Das war ein Zufall. Bei einem Nachtessen fragte mich der ehemalige «Tagesschau»-Redaktor und Bündner Hansmartin Schmid, ob ich schon von Moritz Conradi gehört habe. Er erzählte mir die ganze Story von Moritz Conradi in groben Zügen, und mich hat das nicht mehr losgelassen. Hansmartin gab mir einen Artikel, den er über Conradi geschrieben hatte, da fing ich Feuer für diese Geschichte und begann mit der Recherchearbeit.
Sie haben Stunden in Archiven verbracht und regelrechte Schätze gehoben – auch in Russland. Ging das alles glatt, haben die Ihnen bereitwillig Tür und Tor geöffnet?
Ich muss schon sagen, im Vergleich zu Russland ist die Arbeit in und mit den Schweizer Archiven ein relaxter Sonntagsspaziergang. In Russland war es eine mühsame Kletterpartie.
Ohne meine Mitarbeiterin in St. Petersburg, eine junge Historikerin, hätte ich mehrfach die Nerven verloren und vielleicht sogar aufgegeben. Wirklich anstrengend ist die russische Bürokratie. So benötigte ich zum Beispiel für jedes Foto, das ich suchte, die Unterschrift des SRF Direktors höchstpersönlich. Ich musste diese Briefe per Post nach Russland schicken. Aber der Aufwand hat sich gelohnt, am Schluss bekam ich aus Moskau und St. Petersburg all die schönen Bilder, die ich brauchte.
Welcher Aspekt dieser komplexen Geschichte hat Sie am meisten beeindruckt?
Am meisten beeindruckt hat mich schon das Schicksal von Moritz Conradi, sein tiefer Fall von der Höhe einer sorglosen Jugend in Wohlstand im schönen St. Petersburg zum Mörder in der Schweiz. Zwar erschien er nach seinem Attentat für kurze Zeit in den Schlagzeilen der Weltpresse, wie er sich das wohl gewünscht hatte, doch dieser Ruhm war natürlich fragwürdig.

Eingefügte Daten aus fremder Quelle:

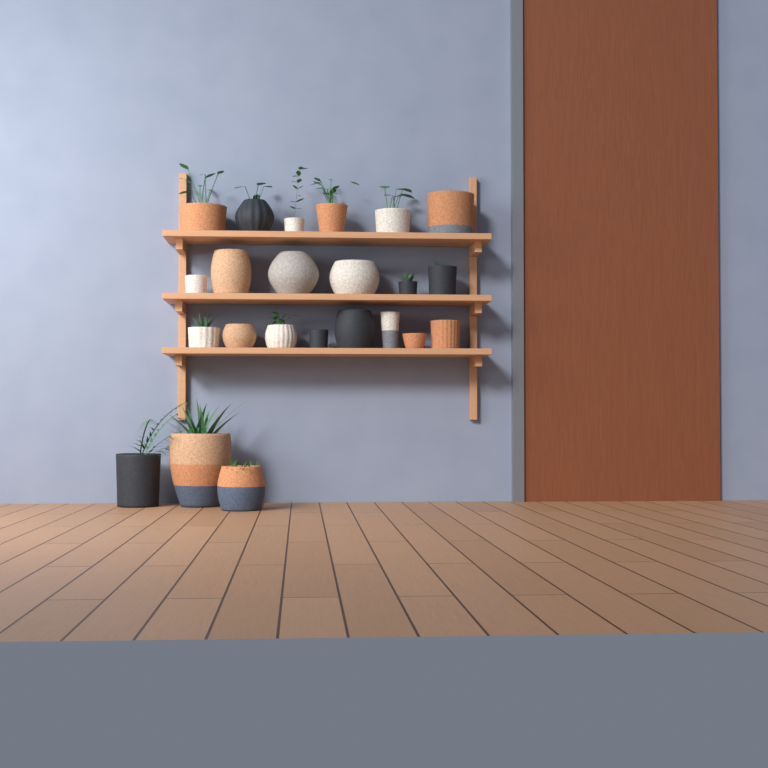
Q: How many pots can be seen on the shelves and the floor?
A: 23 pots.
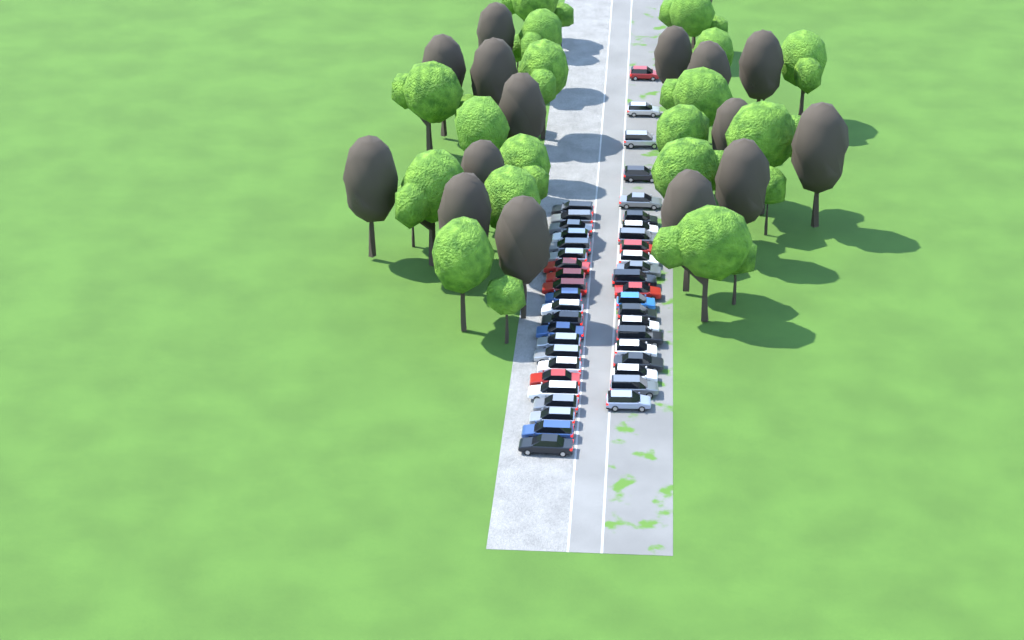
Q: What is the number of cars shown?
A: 44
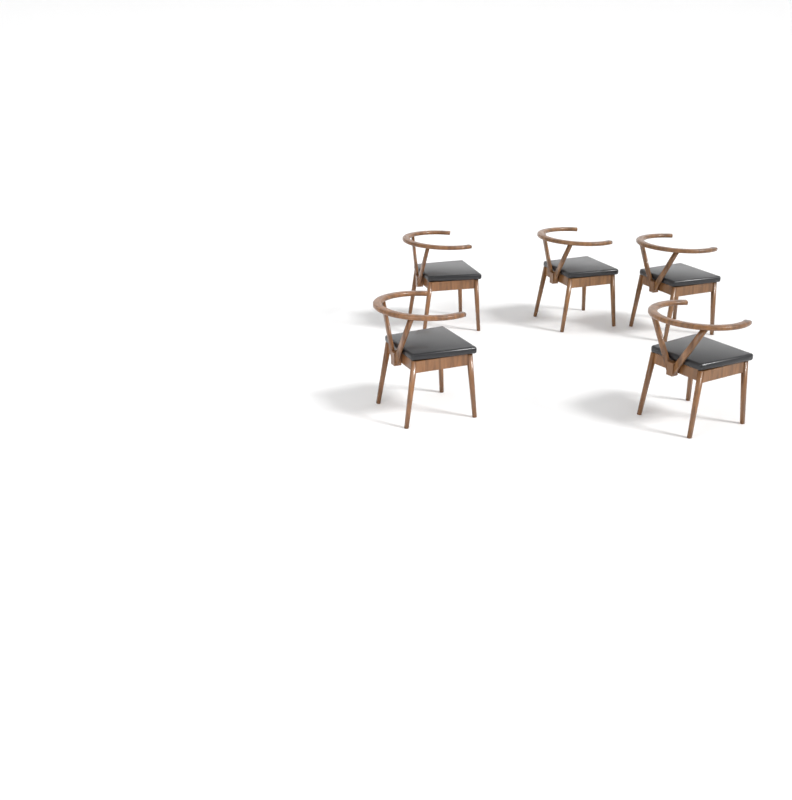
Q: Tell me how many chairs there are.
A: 5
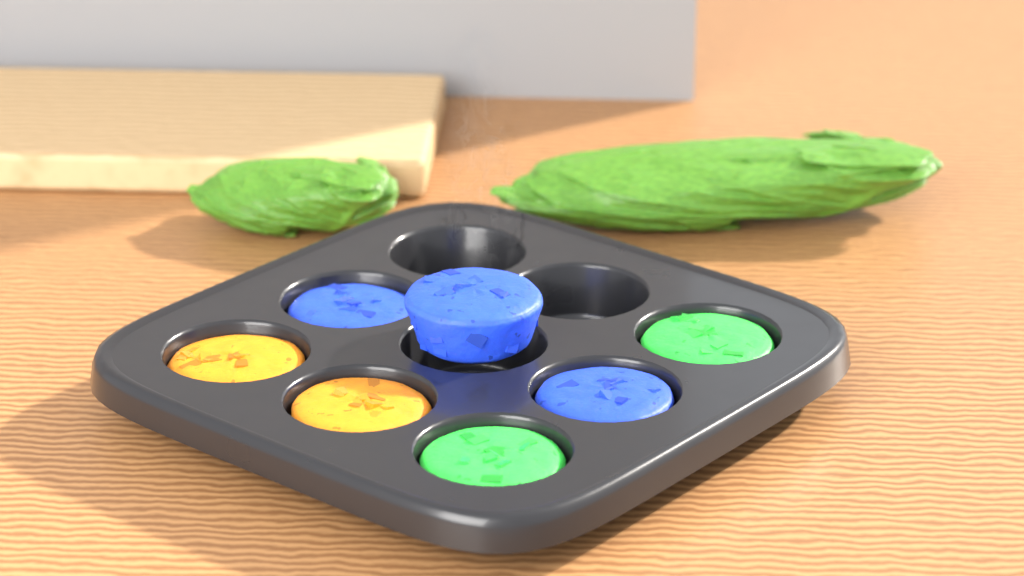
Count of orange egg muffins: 2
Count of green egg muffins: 2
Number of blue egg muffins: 3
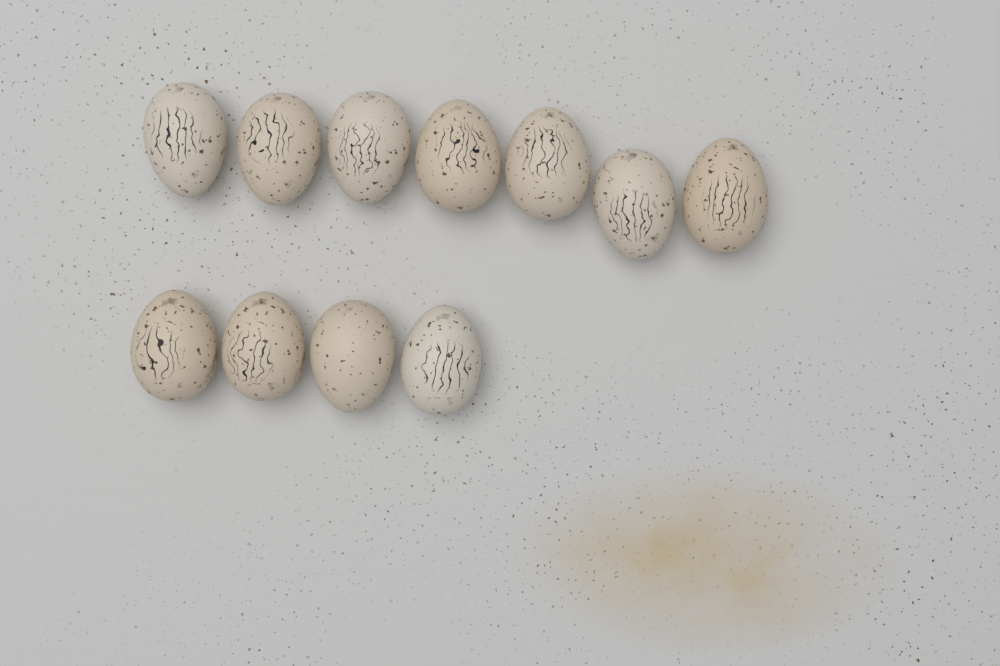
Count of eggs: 11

Danach war er eine verkrachte Existenz, Alkoholiker, er biss eine Cabaret-Tänzerin in den Hals, ging für Jahre in die Fremdenlegion nach Algerien und starb 51-jährig in Chur. Sein Tod wurde nur noch in kleinen Zeitungsnotizen erwähnt. Ein abenteuerliches Leben im Strudel der Weltgeschichte zwischen Russland und der Schweiz. Und ein Attentat, das unter den damaligen historischen Voraussetzungen seinerseits Geschichte machte, indem es die Schweizer Aussenpolitik 23 Jahre lang belastete.
Das Attentat von Moritz Conradi fand 1923 statt, es gibt keine Zeitzeugen mehr, gewisse Szenen wurden für den Film nachgestellt. Eine aufwändige Sache.
Dieser Film war für mich diesbezüglich wirklich eine Herausforderung. In meinen bisherigen Dokfilmen haben wir nur selten gewisse Szenen symbolisch und ohne Dialoge nachgestellt. Hier aber war der Film ohne solche Szenen unmöglich. Mit Kameramann Laurent Stoop haben wir die Szenen entwickelt, er hatte viele gute Ideen und setzte sie super um, auch Improvisation war wichtig! Glück hatten wir mit dem Schauspielschüler Lucas Riedle, der für uns sehr überzeugend den Moritz Conradi spielt.
Etwas ganz besonderes erlebten wir jedoch beim Dreh der Mordszene in Lausanne. Als die drei Amateurschauspieler aus Genf ins Lausanner Hotel kamen, traute ich meinen Augen nicht. Ich kannte das Foto von einem von ihnen, die zwei anderen kannte ich nur von einer mündlichen Beschreibung. Doch als die drei den Speisesaal betraten, konnte ich es kaum fassen: Einer von ihnen sah exakt aus wie das Mordopfer Worowski! Unglaublich.
Eine weitere Herausforderung bestand darin, aus diesen Szenen, kombiniert mit alten Fotos, Filmen, Expertinnen und Experten sowie den Originalschauplätzen einen runden Film zu bauen. Dave D. Leins, der den Film geschnitten und Manuel Benz, der die Filmmusik komponiert hat, haben mit ihrer Arbeit wesentlich dazu beigetragen. So eine grosse Kiste ist Teamarbeit!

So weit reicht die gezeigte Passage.